Gündüz, Aliya'yı övmekten çok, bıraktığı mirasa sahip çıkmak gerektiğine vurgu yaparak, "Aliya İslam coğrafyasında büyük bir dinamizm olabileceğini, İslam coğrafyasındaki genç aklın bir kurtuluş olabileceğini söylüyor ve bize "Bizim en önemli kurtuluşumuz Müslüman olabilmektir, Müslümanlar gerçekten Müslüman oldukları zaman Allah, onların üzerinden kaldırdığı izzet ve şerefi iade edecektir.' diyordu." ifadesini kullandı.
AK Parti İstanbul İl Başkanlığı Balkanlar ve Avrasya Komisyon Başkanı Ay ise, İzzetbegoviç'in 1990'lı yıllarda Batı'ya ahlak ve insanlık dersi verdiğini dile getirerek, "Sahip çıktığı İslami söylemini evrensel bir dile dönüştürürken beslendiği medeniyet birikiminin farkındadır. Bu yönüyle İslam dünyasında yeni bir lider prototipinin habercisi olmuştur." şeklinde konuştu.
Sanat tarihçisi İsmail Erdoğan ise, İzzetbegoviç'e dair şu görüşlerini aktardı:
"Bana göre herkesin içinde kendisine özgü bir Aliya vardır. Eğer bir insan onunla tanıştıysa, onun kitaplarıyla hemhal olmuşsa o artık dünyayla hesaplaşmaya başlamış demektir ve herkesin Aliya üzerinden dünyayla hesaplaşması da dünyaya özgüdür, bu yüzden herkesin bir Aliya'sı vardır, içinde durur ya da içinde durmaz büyük bir hareketliliğe neden olur."
Etkinliğin moderatörü Doğan ise, İzzetbegoviç'i kitaplarından tanıdığını söyleyerek, "Rahmetli Erbakan, belediye başkanlığı yaptığım partinin lideriydi ve Bosna için o dönem şamatasız, gösterişsiz büyük işler yaptı. Biz de kendimize düşen işleri yaptık.
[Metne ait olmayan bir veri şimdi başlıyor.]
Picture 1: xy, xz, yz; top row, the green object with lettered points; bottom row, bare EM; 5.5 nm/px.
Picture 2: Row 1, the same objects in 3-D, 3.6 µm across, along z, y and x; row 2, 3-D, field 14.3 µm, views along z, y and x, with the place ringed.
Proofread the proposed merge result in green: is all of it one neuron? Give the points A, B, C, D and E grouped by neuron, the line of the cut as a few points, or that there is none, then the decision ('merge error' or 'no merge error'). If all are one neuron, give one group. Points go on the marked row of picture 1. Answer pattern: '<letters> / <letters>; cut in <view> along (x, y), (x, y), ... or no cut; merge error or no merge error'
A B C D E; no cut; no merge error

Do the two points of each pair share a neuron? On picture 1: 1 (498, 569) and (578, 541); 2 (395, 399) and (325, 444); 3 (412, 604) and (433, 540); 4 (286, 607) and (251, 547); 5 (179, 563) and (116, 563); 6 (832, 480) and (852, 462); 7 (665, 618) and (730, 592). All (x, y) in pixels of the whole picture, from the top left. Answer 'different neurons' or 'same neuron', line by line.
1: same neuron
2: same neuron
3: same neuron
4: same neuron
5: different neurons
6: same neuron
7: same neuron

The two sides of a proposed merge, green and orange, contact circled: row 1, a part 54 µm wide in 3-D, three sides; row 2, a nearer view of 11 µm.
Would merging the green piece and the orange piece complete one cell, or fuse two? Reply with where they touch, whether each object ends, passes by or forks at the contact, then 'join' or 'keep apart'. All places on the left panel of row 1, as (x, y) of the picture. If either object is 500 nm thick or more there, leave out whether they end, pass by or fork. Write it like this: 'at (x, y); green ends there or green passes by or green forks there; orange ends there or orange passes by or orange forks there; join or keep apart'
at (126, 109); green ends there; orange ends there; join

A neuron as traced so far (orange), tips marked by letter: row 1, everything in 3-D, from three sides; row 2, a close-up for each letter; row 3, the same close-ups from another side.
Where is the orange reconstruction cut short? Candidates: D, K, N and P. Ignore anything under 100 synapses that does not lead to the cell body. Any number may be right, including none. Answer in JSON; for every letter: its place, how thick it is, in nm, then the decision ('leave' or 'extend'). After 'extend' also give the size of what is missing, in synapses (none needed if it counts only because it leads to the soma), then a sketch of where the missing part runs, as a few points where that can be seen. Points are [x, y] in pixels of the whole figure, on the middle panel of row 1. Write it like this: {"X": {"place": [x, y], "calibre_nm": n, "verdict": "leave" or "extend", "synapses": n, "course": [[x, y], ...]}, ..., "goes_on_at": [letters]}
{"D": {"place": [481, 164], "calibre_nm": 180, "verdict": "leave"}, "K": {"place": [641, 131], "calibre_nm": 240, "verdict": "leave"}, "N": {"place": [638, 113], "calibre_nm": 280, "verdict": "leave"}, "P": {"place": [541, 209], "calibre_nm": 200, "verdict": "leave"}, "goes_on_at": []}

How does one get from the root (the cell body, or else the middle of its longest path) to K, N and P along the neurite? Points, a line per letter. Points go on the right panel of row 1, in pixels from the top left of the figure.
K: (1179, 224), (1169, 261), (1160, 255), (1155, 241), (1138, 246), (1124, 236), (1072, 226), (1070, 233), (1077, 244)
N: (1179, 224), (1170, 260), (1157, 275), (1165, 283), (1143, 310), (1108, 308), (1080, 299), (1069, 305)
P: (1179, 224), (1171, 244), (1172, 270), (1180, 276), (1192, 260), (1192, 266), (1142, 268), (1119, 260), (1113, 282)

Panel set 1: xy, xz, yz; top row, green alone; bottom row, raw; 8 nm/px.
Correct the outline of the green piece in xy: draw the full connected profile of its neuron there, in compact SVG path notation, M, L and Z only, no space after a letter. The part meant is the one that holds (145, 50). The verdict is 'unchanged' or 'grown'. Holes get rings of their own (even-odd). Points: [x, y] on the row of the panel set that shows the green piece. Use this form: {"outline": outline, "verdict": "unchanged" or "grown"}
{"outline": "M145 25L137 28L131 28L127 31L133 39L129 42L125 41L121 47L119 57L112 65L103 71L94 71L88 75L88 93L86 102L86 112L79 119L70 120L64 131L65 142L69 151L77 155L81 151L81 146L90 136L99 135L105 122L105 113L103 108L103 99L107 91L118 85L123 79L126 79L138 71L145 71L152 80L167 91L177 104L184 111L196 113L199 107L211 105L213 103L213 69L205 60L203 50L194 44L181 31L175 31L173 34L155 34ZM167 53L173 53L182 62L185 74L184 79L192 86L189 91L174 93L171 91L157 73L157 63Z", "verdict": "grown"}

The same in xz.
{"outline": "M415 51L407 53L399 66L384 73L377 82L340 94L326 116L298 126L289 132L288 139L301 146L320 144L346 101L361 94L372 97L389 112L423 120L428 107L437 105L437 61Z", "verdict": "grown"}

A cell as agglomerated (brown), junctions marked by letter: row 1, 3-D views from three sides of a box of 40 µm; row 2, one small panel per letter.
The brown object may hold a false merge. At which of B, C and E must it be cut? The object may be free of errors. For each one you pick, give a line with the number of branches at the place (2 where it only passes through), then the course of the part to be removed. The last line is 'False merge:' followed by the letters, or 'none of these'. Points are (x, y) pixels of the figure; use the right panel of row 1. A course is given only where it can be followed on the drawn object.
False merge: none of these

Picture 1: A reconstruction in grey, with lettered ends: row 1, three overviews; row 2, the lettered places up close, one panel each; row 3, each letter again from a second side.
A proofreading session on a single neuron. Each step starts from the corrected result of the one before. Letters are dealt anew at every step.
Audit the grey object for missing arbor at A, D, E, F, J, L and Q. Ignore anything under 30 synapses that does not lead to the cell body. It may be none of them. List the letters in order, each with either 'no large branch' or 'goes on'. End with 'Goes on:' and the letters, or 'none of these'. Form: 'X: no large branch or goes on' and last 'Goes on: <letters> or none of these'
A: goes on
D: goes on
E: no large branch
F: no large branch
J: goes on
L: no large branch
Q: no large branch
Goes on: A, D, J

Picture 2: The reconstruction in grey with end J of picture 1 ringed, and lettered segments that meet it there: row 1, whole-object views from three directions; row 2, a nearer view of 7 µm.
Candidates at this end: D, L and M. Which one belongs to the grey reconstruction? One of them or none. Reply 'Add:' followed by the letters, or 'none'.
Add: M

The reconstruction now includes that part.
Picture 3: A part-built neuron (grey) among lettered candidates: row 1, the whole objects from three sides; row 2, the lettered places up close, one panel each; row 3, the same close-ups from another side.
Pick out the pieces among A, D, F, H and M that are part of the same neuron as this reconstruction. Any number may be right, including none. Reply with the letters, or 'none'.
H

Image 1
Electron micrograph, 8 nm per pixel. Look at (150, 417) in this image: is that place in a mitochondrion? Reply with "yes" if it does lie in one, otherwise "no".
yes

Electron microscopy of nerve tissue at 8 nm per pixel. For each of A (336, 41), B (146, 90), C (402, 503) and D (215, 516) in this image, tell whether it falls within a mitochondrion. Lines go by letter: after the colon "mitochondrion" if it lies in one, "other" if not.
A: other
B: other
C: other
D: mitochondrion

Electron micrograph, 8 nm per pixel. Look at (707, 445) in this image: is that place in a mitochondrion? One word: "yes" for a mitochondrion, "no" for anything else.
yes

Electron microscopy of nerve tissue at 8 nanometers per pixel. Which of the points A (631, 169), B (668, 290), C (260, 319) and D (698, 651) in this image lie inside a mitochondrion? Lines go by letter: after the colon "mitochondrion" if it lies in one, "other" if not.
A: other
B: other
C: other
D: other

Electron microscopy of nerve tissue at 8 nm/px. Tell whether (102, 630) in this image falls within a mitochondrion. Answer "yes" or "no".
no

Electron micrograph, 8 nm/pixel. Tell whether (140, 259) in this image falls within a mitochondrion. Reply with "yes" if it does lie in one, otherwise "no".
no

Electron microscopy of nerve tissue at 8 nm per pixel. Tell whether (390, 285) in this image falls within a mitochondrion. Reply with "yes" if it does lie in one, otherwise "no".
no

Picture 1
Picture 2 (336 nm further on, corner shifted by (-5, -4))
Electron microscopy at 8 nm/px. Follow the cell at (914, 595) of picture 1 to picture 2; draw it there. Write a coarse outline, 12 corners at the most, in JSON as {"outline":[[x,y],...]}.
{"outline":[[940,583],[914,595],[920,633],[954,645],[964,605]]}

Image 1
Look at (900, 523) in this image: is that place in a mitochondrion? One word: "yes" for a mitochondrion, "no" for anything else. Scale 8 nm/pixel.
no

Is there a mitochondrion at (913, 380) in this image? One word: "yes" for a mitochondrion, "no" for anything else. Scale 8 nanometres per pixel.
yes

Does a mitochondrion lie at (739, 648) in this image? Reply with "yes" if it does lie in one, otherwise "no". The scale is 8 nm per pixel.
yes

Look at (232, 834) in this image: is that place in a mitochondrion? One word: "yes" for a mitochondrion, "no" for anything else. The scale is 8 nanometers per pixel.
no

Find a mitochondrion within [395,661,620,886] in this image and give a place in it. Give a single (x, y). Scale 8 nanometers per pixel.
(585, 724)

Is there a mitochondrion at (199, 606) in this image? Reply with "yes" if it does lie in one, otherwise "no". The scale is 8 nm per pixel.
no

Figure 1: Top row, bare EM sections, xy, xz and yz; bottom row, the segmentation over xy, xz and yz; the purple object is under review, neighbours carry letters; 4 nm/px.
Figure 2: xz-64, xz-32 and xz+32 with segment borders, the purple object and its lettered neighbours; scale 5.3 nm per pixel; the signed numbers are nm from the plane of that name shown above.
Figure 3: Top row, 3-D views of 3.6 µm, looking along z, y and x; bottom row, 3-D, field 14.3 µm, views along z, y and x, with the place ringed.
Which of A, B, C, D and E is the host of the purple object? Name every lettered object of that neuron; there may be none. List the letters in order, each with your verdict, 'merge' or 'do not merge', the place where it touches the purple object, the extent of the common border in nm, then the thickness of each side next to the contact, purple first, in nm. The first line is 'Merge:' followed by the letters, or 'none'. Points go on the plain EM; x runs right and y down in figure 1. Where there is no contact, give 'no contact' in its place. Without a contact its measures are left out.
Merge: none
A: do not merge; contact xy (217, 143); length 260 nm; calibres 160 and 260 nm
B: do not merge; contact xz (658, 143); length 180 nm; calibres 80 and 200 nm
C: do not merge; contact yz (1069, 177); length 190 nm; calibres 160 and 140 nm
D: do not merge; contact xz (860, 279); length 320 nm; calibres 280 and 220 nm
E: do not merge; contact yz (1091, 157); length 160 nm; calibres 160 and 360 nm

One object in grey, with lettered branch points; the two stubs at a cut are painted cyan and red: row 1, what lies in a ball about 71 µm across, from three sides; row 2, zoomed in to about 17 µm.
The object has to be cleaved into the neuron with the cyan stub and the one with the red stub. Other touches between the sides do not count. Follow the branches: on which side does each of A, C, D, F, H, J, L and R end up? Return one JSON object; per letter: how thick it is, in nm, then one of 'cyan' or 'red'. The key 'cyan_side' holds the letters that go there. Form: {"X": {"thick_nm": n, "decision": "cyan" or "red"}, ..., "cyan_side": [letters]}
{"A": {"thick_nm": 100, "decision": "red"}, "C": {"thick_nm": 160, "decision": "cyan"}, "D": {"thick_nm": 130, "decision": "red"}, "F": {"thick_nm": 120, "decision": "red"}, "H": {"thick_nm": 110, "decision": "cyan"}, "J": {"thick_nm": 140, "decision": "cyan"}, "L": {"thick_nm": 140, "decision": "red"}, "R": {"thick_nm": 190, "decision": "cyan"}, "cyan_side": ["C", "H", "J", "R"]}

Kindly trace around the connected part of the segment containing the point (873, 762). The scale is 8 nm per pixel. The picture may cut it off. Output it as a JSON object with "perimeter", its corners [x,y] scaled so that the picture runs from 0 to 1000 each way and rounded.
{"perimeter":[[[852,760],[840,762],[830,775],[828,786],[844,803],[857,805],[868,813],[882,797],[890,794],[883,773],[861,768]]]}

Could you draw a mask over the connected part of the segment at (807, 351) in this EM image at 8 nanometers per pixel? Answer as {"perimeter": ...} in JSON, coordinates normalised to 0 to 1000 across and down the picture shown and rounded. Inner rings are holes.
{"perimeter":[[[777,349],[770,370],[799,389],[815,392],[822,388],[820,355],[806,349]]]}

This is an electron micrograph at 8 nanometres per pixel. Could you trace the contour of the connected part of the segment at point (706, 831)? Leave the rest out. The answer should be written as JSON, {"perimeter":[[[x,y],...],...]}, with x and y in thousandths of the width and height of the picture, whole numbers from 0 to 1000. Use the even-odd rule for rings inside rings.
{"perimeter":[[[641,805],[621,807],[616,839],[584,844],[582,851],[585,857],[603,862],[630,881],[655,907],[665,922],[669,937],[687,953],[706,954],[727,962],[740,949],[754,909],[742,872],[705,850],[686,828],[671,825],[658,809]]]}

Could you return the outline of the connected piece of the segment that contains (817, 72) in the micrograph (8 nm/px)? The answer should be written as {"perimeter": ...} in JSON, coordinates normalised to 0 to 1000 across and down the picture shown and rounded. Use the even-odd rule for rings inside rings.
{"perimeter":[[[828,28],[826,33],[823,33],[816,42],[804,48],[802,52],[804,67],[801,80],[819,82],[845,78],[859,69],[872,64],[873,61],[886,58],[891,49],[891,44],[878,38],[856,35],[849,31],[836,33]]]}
Aliya İzzetbegoviç cephedeydi, ismini bir parka verdik, kendileri gelecek durumda değildi ve eşi Halide hanımı yollamıştı." anısını nakletti.
TYB İstanbul Şube Başkanı Mahmut Bıyıklı ise, İslam dünyasının birçok yönüyle öne çıkan liderleri olduğuna işaret ederek, şunları söyledi:
"Ama bilgelikle, bilgiyle, kendi içerisinde felsefeyle hesaplaşacak katar entelektüel yanı olan liderimiz az. Sadece bilgelik ve entelektüellikle kalmayıp aynı zamanda eylemi, bilgelikle buluşturan bir lider olması açısından da Aliya'nın özel bir yeri var. Dolayısıyla bizim onu daha çok okumamız, anlamamız gerekiyor. Daha 15 yaşında Batılı filozoflara eleştiri getirecek kadar felsefeye hakim olan, 18 yaşında Batı'ya reddiye yazacak kadar bilgi ve birikim sahibiydi. Bizim gençlerimiz de inşallah bir gün Aliya gibi Batı ideolojisine karşı Müslümanları savunacak hale gelecekler diye ümit ediyoruz."
Etkinlikte, İzzetbegoviç'i anlatan belgesel gösterimi yapıldı.